VGF and the VGF-derived peptide AQEE30 stimulate osteoblastic bone formation through the C3a receptor.

New therapeutic targets, especially those that stimulate bone formation in cortical bone, are needed to overcome the limitations of current antiosteoporotic drugs. We previously demonstrated that factors secreted from megakaryocytes (MKs) promote bone formation. Here we conducted a proteomic analysis to identify a novel bone-forming factor from MK secretions. We revealed that Vgf, a nerve growth factor-responsive gene, and its derived active peptide AQEE30 in MK-conditioned medium play important roles in osteoblast proliferation and in vitro bone formation. In both Vgf-deficient male and female mice, the cortical bone mass was significantly decreased due to reductions in osteoblast number and bone formation activity. AQEE30 stimulated intracellular cyclic adenosine monophosphate (cAMP) levels and protein kinase A (PKA) activity in osteoblasts, whereas an adenylyl cyclase inhibitor blocked AQEE30-stimulated osteoblast proliferation and in vitro bone formation.

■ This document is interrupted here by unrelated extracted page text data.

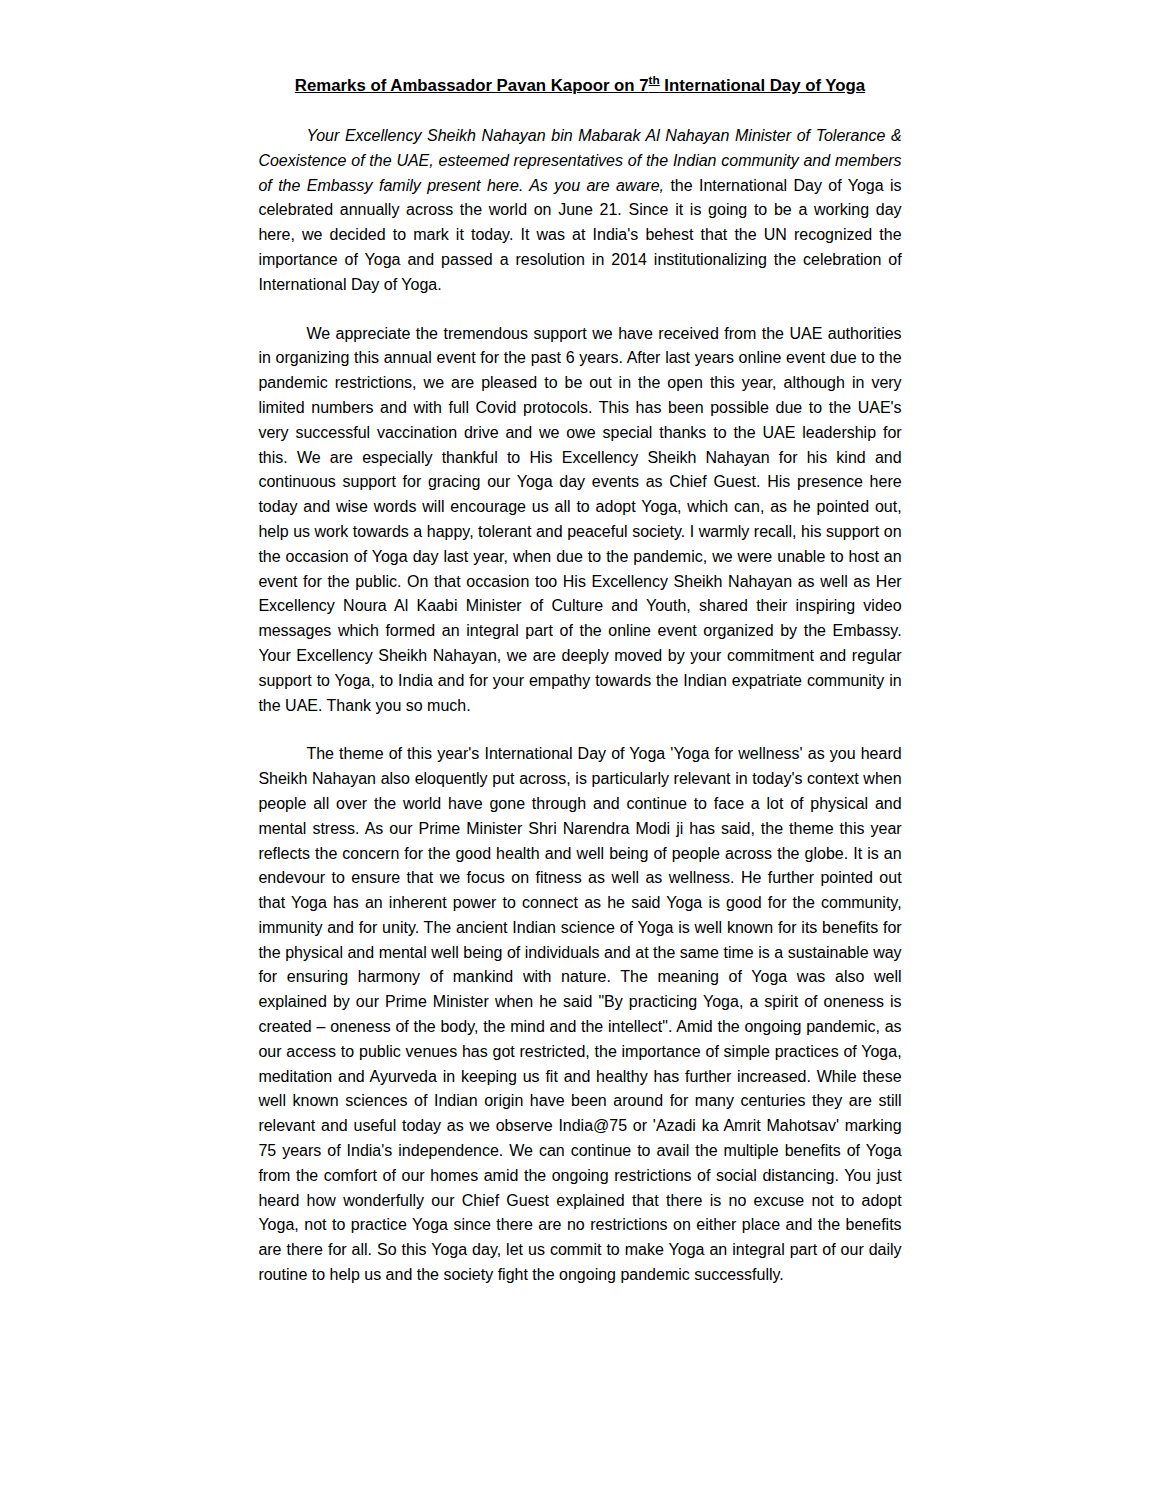Remarks of Ambassador Pavan Kapoor on 7th International Day of Yoga
Your Excellency Sheikh Nahayan bin Mabarak Al Nahayan Minister of Tolerance & Coexistence of the UAE, esteemed representatives of the Indian community and members of the Embassy family present here. As you are aware, the International Day of Yoga is celebrated annually across the world on June 21. Since it is going to be a working day here, we decided to mark it today. It was at India's behest that the UN recognized the importance of Yoga and passed a resolution in 2014 institutionalizing the celebration of International Day of Yoga.
We appreciate the tremendous support we have received from the UAE authorities in organizing this annual event for the past 6 years. After last years online event due to the pandemic restrictions, we are pleased to be out in the open this year, although in very limited numbers and with full Covid protocols. This has been possible due to the UAE's very successful vaccination drive and we owe special thanks to the UAE leadership for this. We are especially thankful to His Excellency Sheikh Nahayan for his kind and continuous support for gracing our Yoga day events as Chief Guest. His presence here today and wise words will encourage us all to adopt Yoga, which can, as he pointed out, help us work towards a happy, tolerant and peaceful society. I warmly recall, his support on the occasion of Yoga day last year, when due to the pandemic, we were unable to host an event for the public. On that occasion too His Excellency Sheikh Nahayan as well as Her Excellency Noura Al Kaabi Minister of Culture and Youth, shared their inspiring video messages which formed an integral part of the online event organized by the Embassy. Your Excellency Sheikh Nahayan, we are deeply moved by your commitment and regular support to Yoga, to India and for your empathy towards the Indian expatriate community in the UAE. Thank you so much.
The theme of this year's International Day of Yoga 'Yoga for wellness' as you heard Sheikh Nahayan also eloquently put across, is particularly relevant in today's context when people all over the world have gone through and continue to face a lot of physical and mental stress. As our Prime Minister Shri Narendra Modi ji has said, the theme this year reflects the concern for the good health and well being of people across the globe. It is an endevour to ensure that we focus on fitness as well as wellness. He further pointed out that Yoga has an inherent power to connect as he said Yoga is good for the community, immunity and for unity. The ancient Indian science of Yoga is well known for its benefits for the physical and mental well being of individuals and at the same time is a sustainable way for ensuring harmony of mankind with nature. The meaning of Yoga was also well explained by our Prime Minister when he said "By practicing Yoga, a spirit of oneness is created – oneness of the body, the mind and the intellect". Amid the ongoing pandemic, as our access to public venues has got restricted, the importance of simple practices of Yoga, meditation and Ayurveda in keeping us fit and healthy has further increased. While these well known sciences of Indian origin have been around for many centuries they are still relevant and useful today as we observe India@75 or 'Azadi ka Amrit Mahotsav' marking 75 years of India's independence. We can continue to avail the multiple benefits of Yoga from the comfort of our homes amid the ongoing restrictions of social distancing. You just heard how wonderfully our Chief Guest explained that there is no excuse not to adopt Yoga, not to practice Yoga since there are no restrictions on either place and the benefits are there for all. So this Yoga day, let us commit to make Yoga an integral part of our daily routine to help us and the society fight the ongoing pandemic successfully.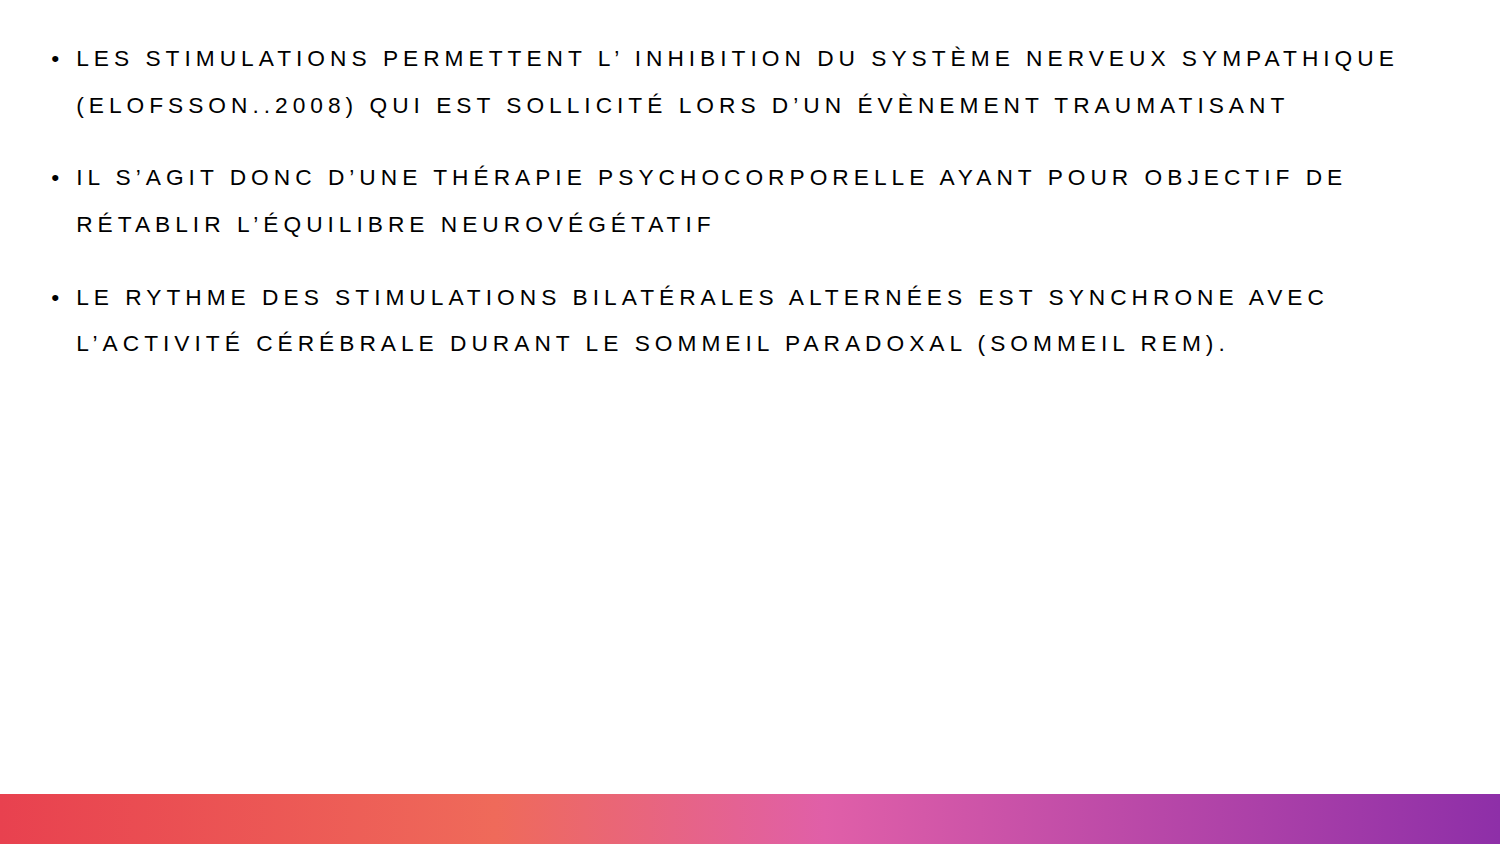Les stimulations permettent l’ inhibition du système nerveux sympathique (Elofsson..2008) qui est sollicité lors d’un évènement traumatisant
Il s’agit donc d’une thérapie psychocorporelle ayant pour objectif de rétablir l’équilibre neurovégétatif
Le rythme des stimulations bilatérales alternées est synchrone avec l’activité cérébrale durant le sommeil paradoxal (sommeil REM).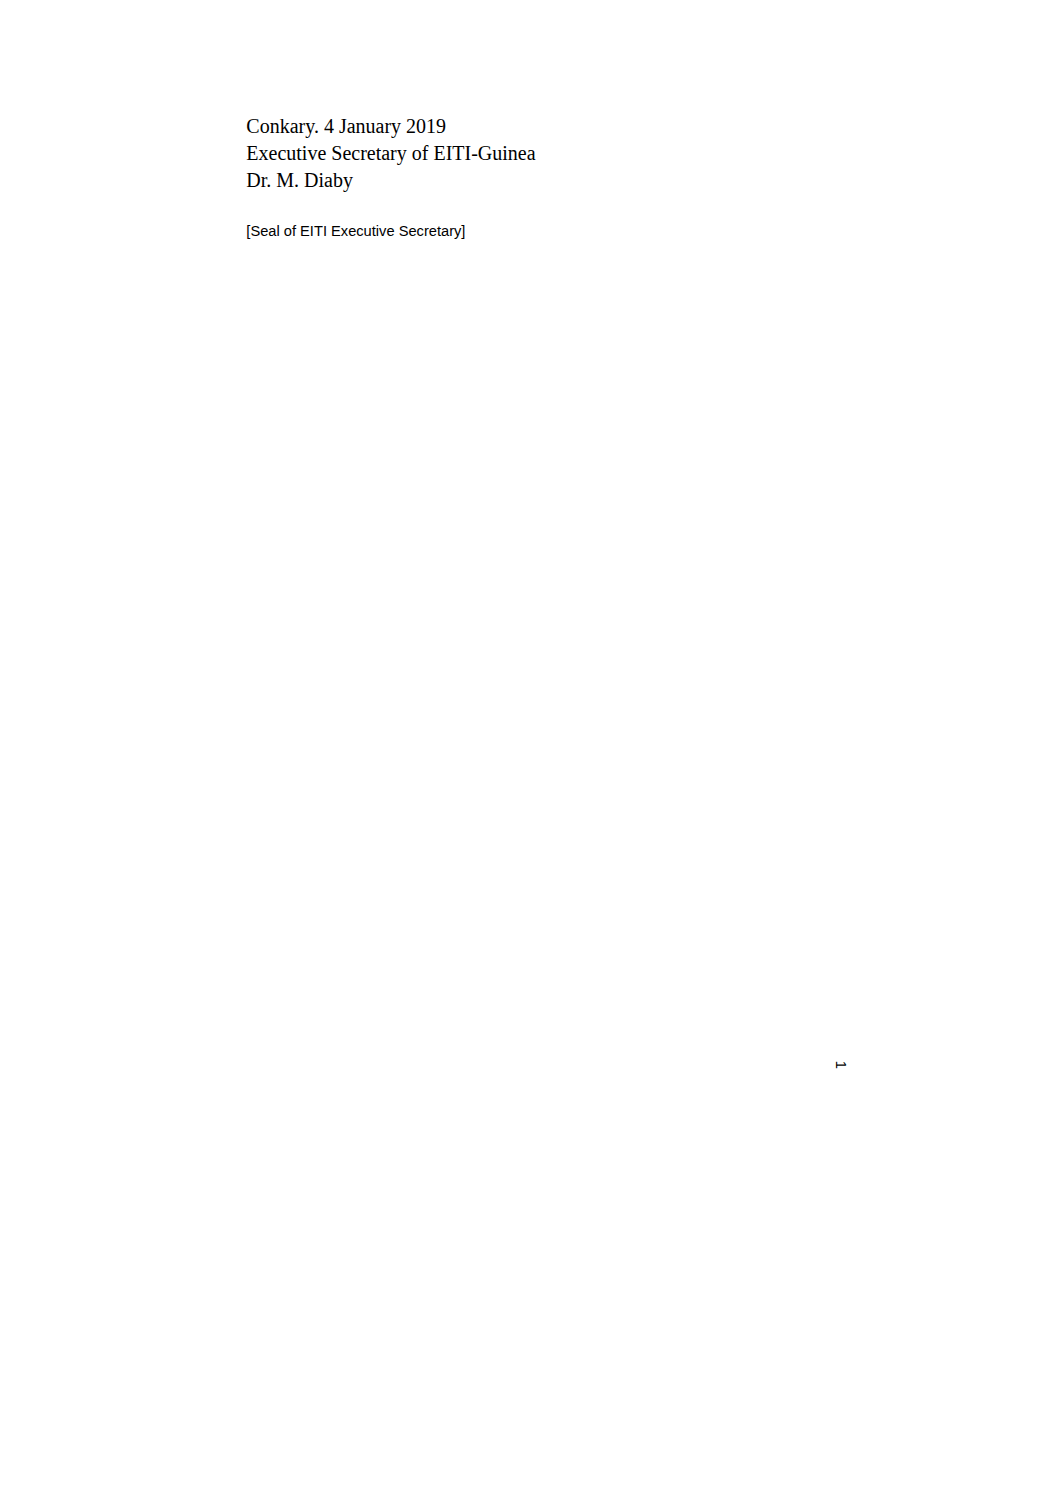Conkary. 4 January 2019 Executive Secretary of EITI-Guinea Dr. M. Diaby
[Seal of EITI Executive Secretary]
1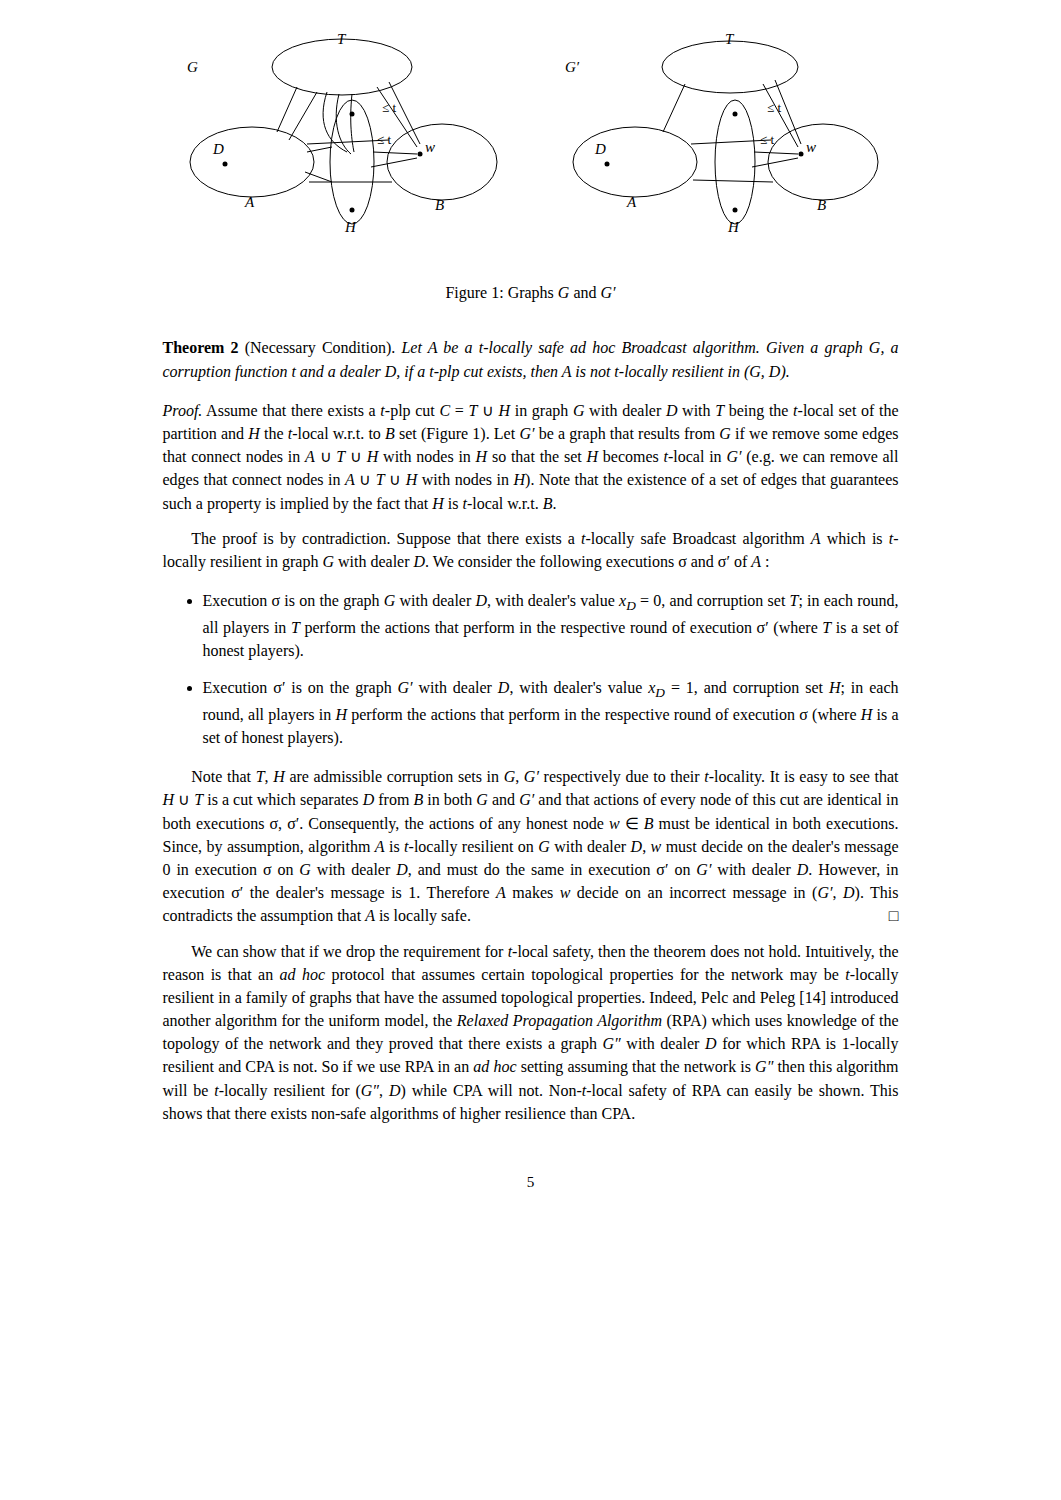G T A D H B w ≤ t ≤ t G′ T A D H B w ≤ t ≤ t
Figure 1: Graphs G and G′
Theorem 2 (Necessary Condition). Let A be a t-locally safe ad hoc Broadcast algorithm. Given a graph G, a corruption function t and a dealer D, if a t-plp cut exists, then A is not t-locally resilient in (G, D).
Proof. Assume that there exists a t-plp cut C = T ∪ H in graph G with dealer D with T being the t-local set of the partition and H the t-local w.r.t. to B set (Figure 1). Let G′ be a graph that results from G if we remove some edges that connect nodes in A ∪ T ∪ H with nodes in H so that the set H becomes t-local in G′ (e.g. we can remove all edges that connect nodes in A ∪ T ∪ H with nodes in H). Note that the existence of a set of edges that guarantees such a property is implied by the fact that H is t-local w.r.t. B.
The proof is by contradiction. Suppose that there exists a t-locally safe Broadcast algorithm A which is t-locally resilient in graph G with dealer D. We consider the following executions σ and σ′ of A :
Execution σ is on the graph G with dealer D, with dealer's value xD = 0, and corruption set T; in each round, all players in T perform the actions that perform in the respective round of execution σ′ (where T is a set of honest players).
Execution σ′ is on the graph G′ with dealer D, with dealer's value xD = 1, and corruption set H; in each round, all players in H perform the actions that perform in the respective round of execution σ (where H is a set of honest players).
Note that T, H are admissible corruption sets in G, G′ respectively due to their t-locality. It is easy to see that H ∪ T is a cut which separates D from B in both G and G′ and that actions of every node of this cut are identical in both executions σ, σ′. Consequently, the actions of any honest node w ∈ B must be identical in both executions. Since, by assumption, algorithm A is t-locally resilient on G with dealer D, w must decide on the dealer's message 0 in execution σ on G with dealer D, and must do the same in execution σ′ on G′ with dealer D. However, in execution σ′ the dealer's message is 1. Therefore A makes w decide on an incorrect message in (G′, D). This contradicts the assumption that A is locally safe. □
We can show that if we drop the requirement for t-local safety, then the theorem does not hold. Intuitively, the reason is that an ad hoc protocol that assumes certain topological properties for the network may be t-locally resilient in a family of graphs that have the assumed topological properties. Indeed, Pelc and Peleg [14] introduced another algorithm for the uniform model, the Relaxed Propagation Algorithm (RPA) which uses knowledge of the topology of the network and they proved that there exists a graph G″ with dealer D for which RPA is 1-locally resilient and CPA is not. So if we use RPA in an ad hoc setting assuming that the network is G″ then this algorithm will be t-locally resilient for (G″, D) while CPA will not. Non-t-local safety of RPA can easily be shown. This shows that there exists non-safe algorithms of higher resilience than CPA.
5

Complement C3a receptor-1 (C3AR1) was expressed and interacted with AQEE30 in osteoblasts, and C3AR1 inhibition blocked all AQEE30-induced changes, including stimulated proliferation, bone formation and cAMP production, in osteoblasts. Injecting mini-PEGylated AQEE30 into calvaria increased the number of osteocalcin-positive cells and new bone formation. In conclusion, this study reveals a novel role of VGF in bone formation, particularly in cortical bone, and shows that AQEE30, a VGF-derived peptide, mediates this role by activating cAMP-PKA signaling via the C3AR1 receptor in osteoblasts.